WHAT YOU ARE ASKED TO DO: Exact copies of all the lines below are required.

PROVIDED DATA:
━━━━━━━━━━
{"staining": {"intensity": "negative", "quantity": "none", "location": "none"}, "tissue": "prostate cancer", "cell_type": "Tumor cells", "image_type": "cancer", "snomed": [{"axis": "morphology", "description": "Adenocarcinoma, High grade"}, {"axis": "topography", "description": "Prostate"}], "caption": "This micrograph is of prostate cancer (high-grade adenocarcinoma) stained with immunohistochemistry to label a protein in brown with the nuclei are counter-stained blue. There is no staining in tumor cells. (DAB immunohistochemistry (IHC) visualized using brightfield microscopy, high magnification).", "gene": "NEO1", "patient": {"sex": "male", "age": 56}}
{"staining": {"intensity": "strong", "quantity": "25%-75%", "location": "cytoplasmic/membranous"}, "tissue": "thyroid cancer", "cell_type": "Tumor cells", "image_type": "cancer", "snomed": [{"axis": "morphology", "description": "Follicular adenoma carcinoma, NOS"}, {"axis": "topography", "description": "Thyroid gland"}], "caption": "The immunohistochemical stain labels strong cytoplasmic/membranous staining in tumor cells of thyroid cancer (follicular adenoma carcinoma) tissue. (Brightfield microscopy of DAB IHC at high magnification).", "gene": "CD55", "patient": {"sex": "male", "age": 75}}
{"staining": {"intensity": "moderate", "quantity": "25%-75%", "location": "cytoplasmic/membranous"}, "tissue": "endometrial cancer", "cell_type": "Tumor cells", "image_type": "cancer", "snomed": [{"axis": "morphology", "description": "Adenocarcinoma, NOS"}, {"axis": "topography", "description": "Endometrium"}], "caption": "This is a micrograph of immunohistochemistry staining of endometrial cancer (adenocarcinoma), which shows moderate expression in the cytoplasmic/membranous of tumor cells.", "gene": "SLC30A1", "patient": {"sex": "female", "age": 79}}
━━━━━━━━━━
OUTPUT BELOW:
{"staining": {"intensity": "negative", "quantity": "none", "location": "none"}, "tissue": "prostate cancer", "cell_type": "Tumor cells", "image_type": "cancer", "snomed": [{"axis": "morphology", "description": "Adenocarcinoma, High grade"}, {"axis": "topography", "description": "Prostate"}], "caption": "This micrograph is of prostate cancer (high-grade adenocarcinoma) stained with immunohistochemistry to label a protein in brown with the nuclei are counter-stained blue. There is no staining in tumor cells. (DAB immunohistochemistry (IHC) visualized using brightfield microscopy, high magnification).", "gene": "NEO1", "patient": {"sex": "male", "age": 56}}
{"staining": {"intensity": "strong", "quantity": "25%-75%", "location": "cytoplasmic/membranous"}, "tissue": "thyroid cancer", "cell_type": "Tumor cells", "image_type": "cancer", "snomed": [{"axis": "morphology", "description": "Follicular adenoma carcinoma, NOS"}, {"axis": "topography", "description": "Thyroid gland"}], "caption": "The immunohistochemical stain labels strong cytoplasmic/membranous staining in tumor cells of thyroid cancer (follicular adenoma carcinoma) tissue. (Brightfield microscopy of DAB IHC at high magnification).", "gene": "CD55", "patient": {"sex": "male", "age": 75}}
{"staining": {"intensity": "moderate", "quantity": "25%-75%", "location": "cytoplasmic/membranous"}, "tissue": "endometrial cancer", "cell_type": "Tumor cells", "image_type": "cancer", "snomed": [{"axis": "morphology", "description": "Adenocarcinoma, NOS"}, {"axis": "topography", "description": "Endometrium"}], "caption": "This is a micrograph of immunohistochemistry staining of endometrial cancer (adenocarcinoma), which shows moderate expression in the cytoplasmic/membranous of tumor cells.", "gene": "SLC30A1", "patient": {"sex": "female", "age": 79}}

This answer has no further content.